The Shareholders’ Meeting was also an opportunity for Chairman and CEO Patrick Pouyanné, Lead Independent Director Patricia Barbizet, and Chief Financial Officer Patrick de La Chevardière, to report the Group’s 2015 performance, new corporate governance, and outlook to the 3,200 shareholders present.

Patrick de La Chevardière confirmed the Group’s resilience despite a highly volatile environment in 2015, based on the strength of its integrated model, the operational excellence of its business segments and strong discipline in investments and operating costs.

Ms. Patricia Barbizet described TOTAL’s new corporate governance, following the combination of the roles of Chairman and CEO and her appointment as Lead Independent Director. She commented on the activities of the Board and its four Committees, and outlined its high proportion of women and independent directors. Following the Shareholders’ Meeting, the Board of Directors consists of 54% women and 45% international members.

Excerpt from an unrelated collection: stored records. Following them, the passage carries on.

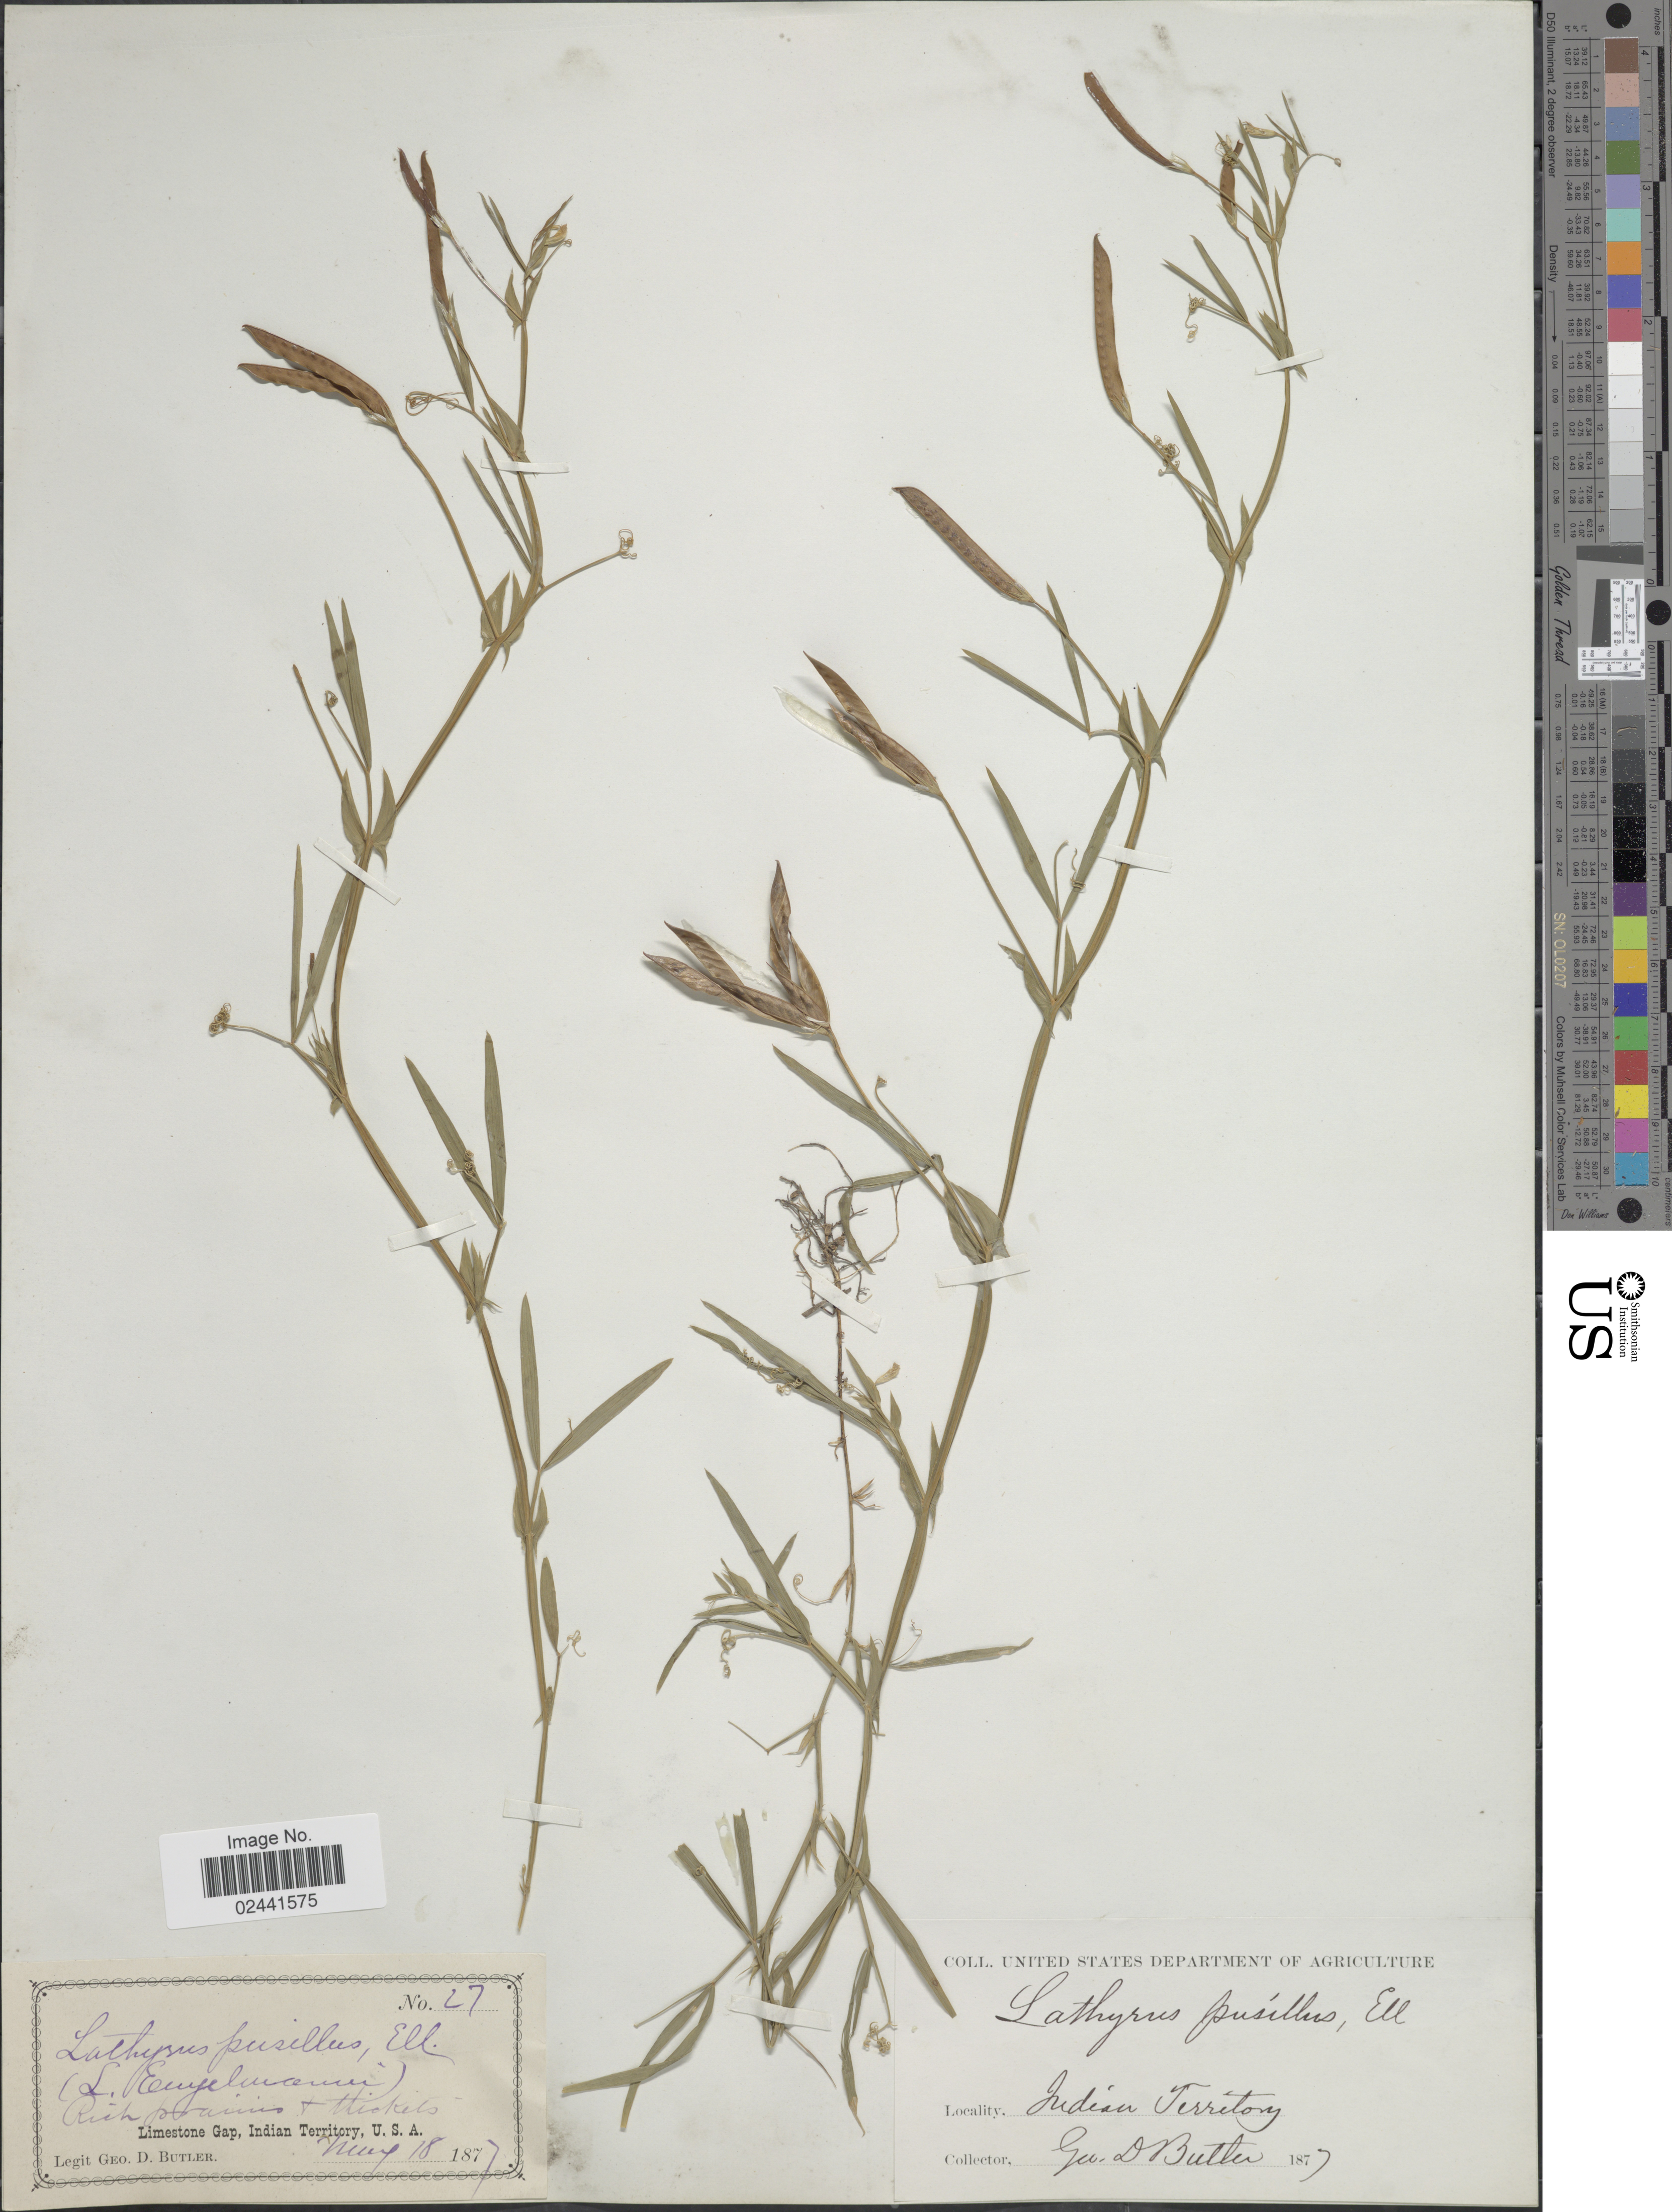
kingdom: Plantae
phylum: Tracheophyta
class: Magnoliopsida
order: Fabales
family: Fabaceae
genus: Lathyrus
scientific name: Lathyrus pusillus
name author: Elliott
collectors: G. D. Butler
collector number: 27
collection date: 1877-05-18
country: United States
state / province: Oklahoma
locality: Rich prairies + thickets, Limestone Gap, Indian Territory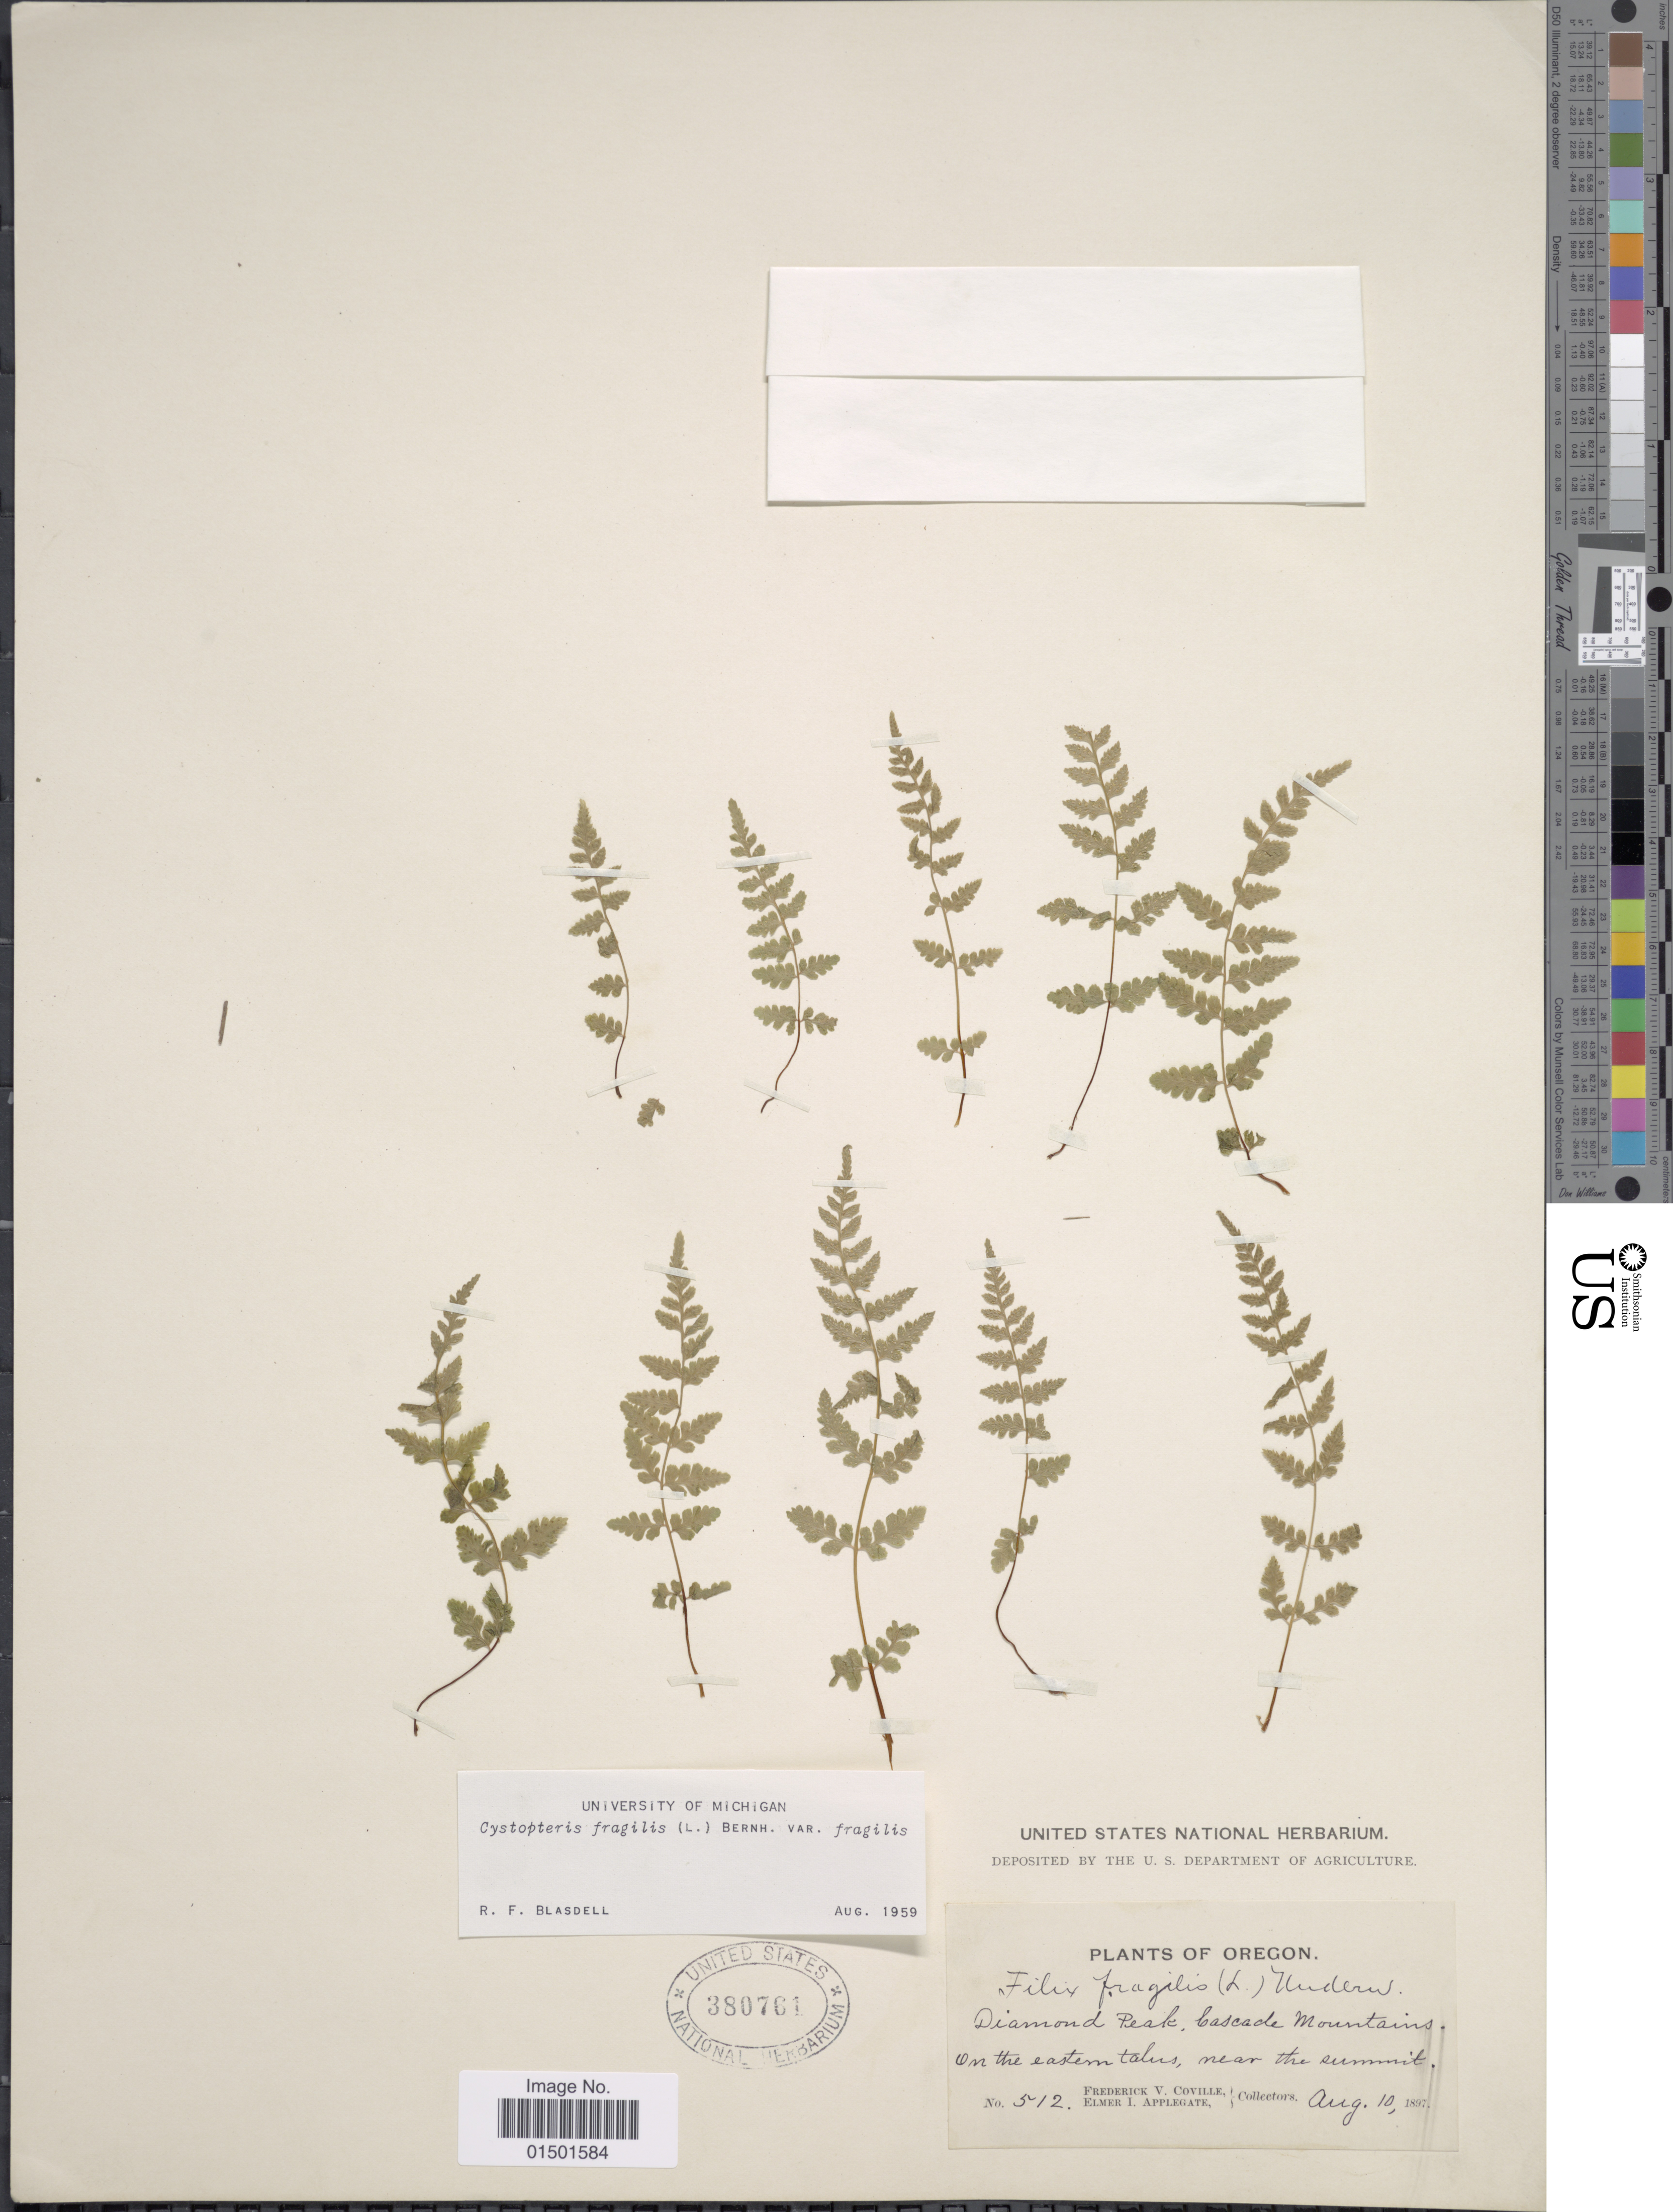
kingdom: Plantae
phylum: Tracheophyta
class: Polypodiopsida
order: Polypodiales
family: Cystopteridaceae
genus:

Finally, Patrick Pouyanné presented the Group’s outlook. In the current volatile economic environment, he reiterated TOTAL’s strong commitment to lowering its breakeven by focusing on the four pillars of safety, operational excellence, cost discipline and priority to cash generation. He also detailed the Group’s ambition over the next 20 years to become a responsible energy player by providing reliable and affordable energy to the greatest number of people, while aiming to gradually reduce the carbon intensity of its energy mix, notably through growth in gas and renewable energy. As decided by the Board of Directors on March 15, 2016, the Integrating Climate Into our Strategy report was also published and made available to all shareholders.

The Annual Shareholders’ Meeting was also an opportunity to pay special tribute to Thierry Desmarest, whose term of office expired at the Annual Meeting after 21 years as a Board member, including 15 years as Chairman. His exceptional efforts in raising TOTAL to its position as fourth among international oil and gas companies were acknowledged.